Mr. Erspamer also testified that he told the applicant that even if she prevailed that the administrative law judge had no power to order prospective payment of medical expenses such as surgery, and that it might be difficult to prove the medical necessity of treatment in the future.

Mr. Erspamer testified that although the applicant appeared emotional, he believed she was fully aware of the merits of her case and had freely decided to settle the matter. A review of the transcript on the date of the compromise was approved, indicates that the applicant agreed that she had a chance to talk over with her attorney the terms of the compromise agreement, and she understood the option of preceding with the hearing wherein she might have the possibility of winning or losing. The applicant was asked whether she understood that by accepting the compromise agreement she would not be able to make any claims against the employer on that date or in the future, for any claims arising out of any low back injuries she suffered while working for the employer, and the applicant indicated in the affirmative. Although the transcript indicates that the applicant was emotional about the issue at the time of the hearing, the administrative law judge gave the applicant a brief moment to collect herself, and the applicant responded that she understood that for all practical purposes the acceptance of the compromise agreement meant that her case was over.

The commission does not find that the applicant agreed to the settlement under duress or mutual mistake of fact. The applicant admitted in her testimony that she was aware that it was likely that she would need surgery for her back, prior to agreeing to the settlement, and subsequent medical information indicates that in fact the applicant's condition appears to be deteriorating. This information does not constitute newly discovered evidence. The commission agrees with the administrative law judge that the applicant compromised her claim rather than take the risk of going to hearing which she may have won or lost, but nothing in the transcript suggests that the agreement of the parties was other than a good faith effort by the parties to resolve their dispute. The commission credits Mr.

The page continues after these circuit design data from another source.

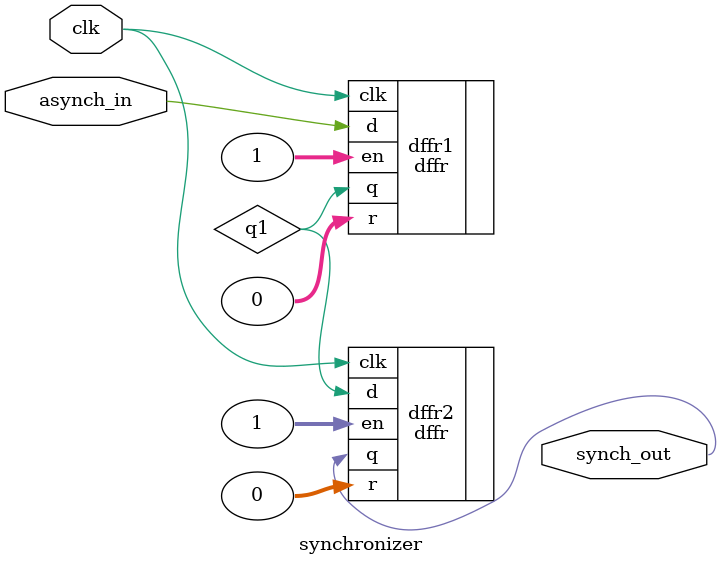
<source format=v>
module synchronizer(asynch_in, clk, synch_out); 
    input asynch_in, clk; 
    output synch_out; 

    wire q1; 

    // Instantiate 'dffr' with q1 as output, asynch_in as data, clk as clock and r as reset
    dffr #(.n(1))dffr1(.r(0), .en(1), .clk(clk), .d(asynch_in), .q(q1)); 

    // Instantiate 'dffr' with synch_out as output, q1 as data, clk as clock and r as reset
    dffr #(.n(1))dffr2(.r(0), .en(1), .clk(clk), .d(q1), .q(synch_out)); 

endmodule
</source>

Erspamer's testimony that he attempted to explain the terms of the settlement agreement to the applicant, and that as far as could be obtained, she understood the terms and freely agreed to accept them. The transcript indicates that the applicant stated that she was making the decision to accept the agreement on her own volition.

Although the applicant may now be unhappy with the terms of the agreement as it now stands, the commission may not freely overturn such agreements without a showing of fraud, duress, gross inequity or newly discovered evidence. To do so would undercut the parties' reliance and confidence in voluntary agreement without the need for hearing. Based on Mr. Erspamer's credible testimony, and given the transcript which shows that the applicant agreed that she understood the terms of the compromise agreement prior to the departments order, and given evidence that the applicant was aware of her need for surgery prior to entering into the agreement, and given the lack of any newly discovered evidence or evidence of duress, fraud or mutual mistake and the lack of gross inequity in the agreement, the current commission agrees with the administrative law judge that the order of February 14, 2000, approving the compromise agreement is confirmed and the applicant's petition is hereby dismissed.

cc: Attorney David A. Piehler


Appealed to Circuit COurt.  Affirmed July 25, 2002.